Do ponto de vista da classe trabalhadora o apoio considerável à expulsão massiva dos imigrantes é um fator preocupante. Motivada pelo medo de perder o pouco que foi conseguido, a aposta num governo de extrema direita para conter a competição no interior do mercado de trabalho inviabiliza a criação de laços de solidariedade capazes de dar vida a formas de resistência que enfrentem os seus algozes.
Mas, como explicar que 90,0% dos eleitores de Trump apontavam a luta contra a imigração ilegal como o compromisso mais importante do seu novo mandato?
Simples: mostrando o clandestino como desumano, como um criminoso em potencial, como alguém que degrada a sociedade estadunidense. Da acusação sem provas de que as famílias dos migrantes comem seus pets aos discursos sobre o aumento da criminalidade, a imagem dos “sem documentos” ganhou cores perturbadoras. Ninguém se perguntou por que alguém se veria obrigado a assar o próprio gato ou cachorro para sobreviver, algo que em tempos de guerra e de penúria era razoavelmente normal em muitos países. Mas ouvir de um candidato à Presidência da República que alguém tão desumano está circulando pelas ruas dos EUA faz com que as pessoas temam por suas vidas e por seus bens. Com a sensação de insegurança plantada no solo do cotidiano, não é difícil entender por que aplaudiam as medidas drásticas para reduzir a presença deste “tipo de gente”.
O resultado desta estratégia de campanha fez com que quase ninguém se desse ao trabalho de verificar o que diziam os estudos sobre o comportamento social dos imigrantes. Entre eles, resgatamos as conclusões da equipe do professor Ran Abramitzky, da Universidade de Stanford. De acordo com a pesquisa por ele liderada, nos últimos 150 anos, os homens imigrantes tiveram taxas de encarceramento mais baixas do que os nativos. E, em 2024, apresentavam 60,0% menos probabilidades de acabar na prisão do que todos os homens nascidos nos EUA e 30,0% menos chances quando comparados apenas aos brancos.
Do mesmo modo, os temores da maioria impediram de registrar que, segundo o próprio FBI, os únicos crimes violentos que estão em alta são os crimes de ódio por motivos raciais promovidos pelos brancos. Ou seja, o contingente que mais ameaça uma fatia considerável da população não é o dos “sem documentos”, nem o dos demais imigrantes, mas, justamente, o que se apresenta como o das “pessoas de bem”. E, aqui, vale registrar que o silêncio dos grupos de poder sobre esse tema guarda uma relação direta com o fato de a discriminação racial ser uma das colunas que sustentam os lucros das empresas.[11]

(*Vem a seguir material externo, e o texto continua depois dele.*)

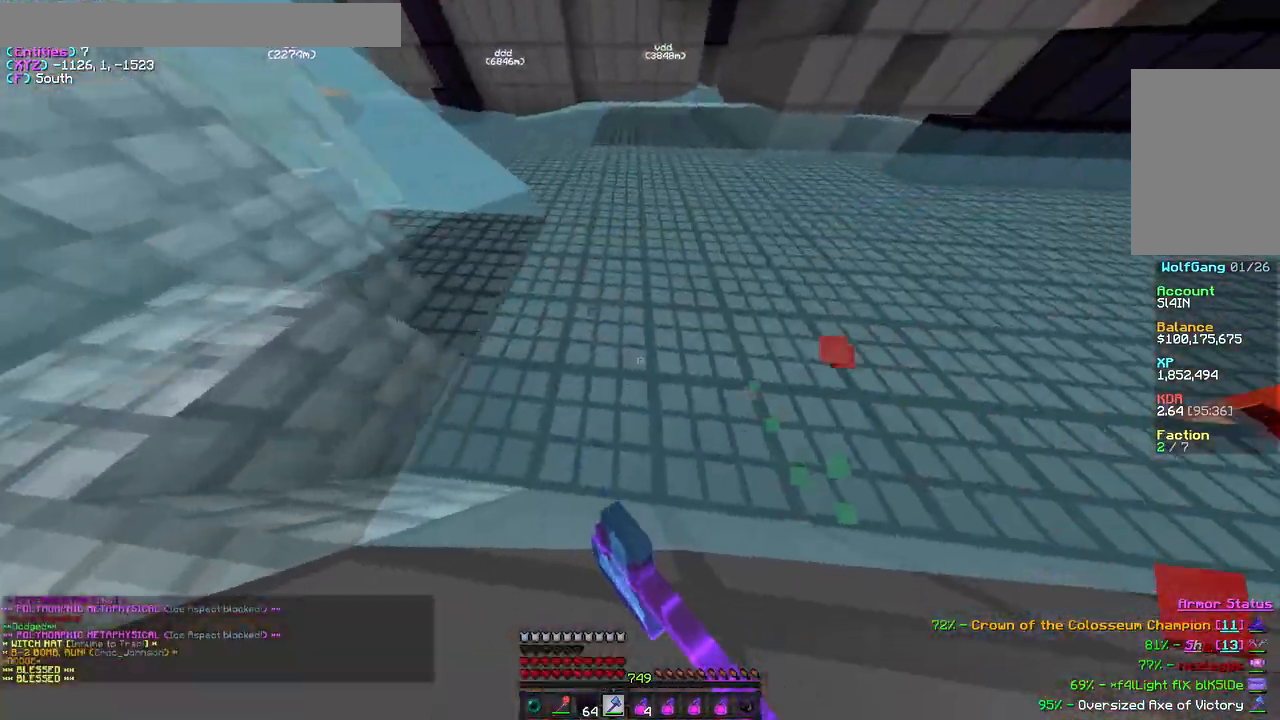
{"keys": ["w"], "mouse": [], "events": [[200, "s", "up"], [283, "mouse_left", "up"], [300, "d", "up"], [333, "w", "down"]]}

O fantasma dos “sem documentos” ficou ainda mais ameaçador quando foi divulgado o número de “encontros” entre os agentes do Serviço de Imigração dos EUA e os que atravessam clandestinamente a fronteira com o México. No primeiro mandato de Trump, foram registrados cerca de 2 milhões e 400 mil encontros, mas entre janeiro de 2021 e outubro de 2024, este número subiu para mais de 8 milhões.[12]
Os dados que confirmavam a ineficácia do governo Biden em conter a onda migratória eram os mesmos que faziam 53,0% dos estadunidenses concordarem com a construção imediata do muro para impedir que estas pessoas entrem no território nacional. Trata-se de uma barreira dificilmente transponível nos 598 km que faltam para completar o traçado já protegido da fronteira entre o México e os EUA.[13] Enquanto o muro não passa de um projeto, Trump deve ampliar o atual ritmo das deportações mais para dissuadir os futuros migrantes do que para cumprir a risca uma promessa de campanha. Vejamos por que.
Em 2023, os gastos para devolver ao país de origem os 142.580 não cidadãos estadunidenses demandaram quase 3.000 dólares por pessoa, o que perfaz um total de 428 milhões de dólares.[14] Deportar cerca de 3 milhões de pessoas por ano de mandato exigiria um pesado investimento na construção de centros de identificação e detenção provisória, na contratação de agentes e numa estrutura de transporte à altura de um aumento extraordinário dos deslocamentos a serem viabilizados. Desta forma, o valor médio para devolver um único clandestino ao país de origem é estimado em 16 mil dólares. Multiplique isso por 11 milhões e terá um total de 176 bilhões de dólares, quantia que os cofres públicos estadunidenses não têm condição de entregar ao futuro governo, caso sejam mantidas as atuais regras de endividamento do Estado.[15]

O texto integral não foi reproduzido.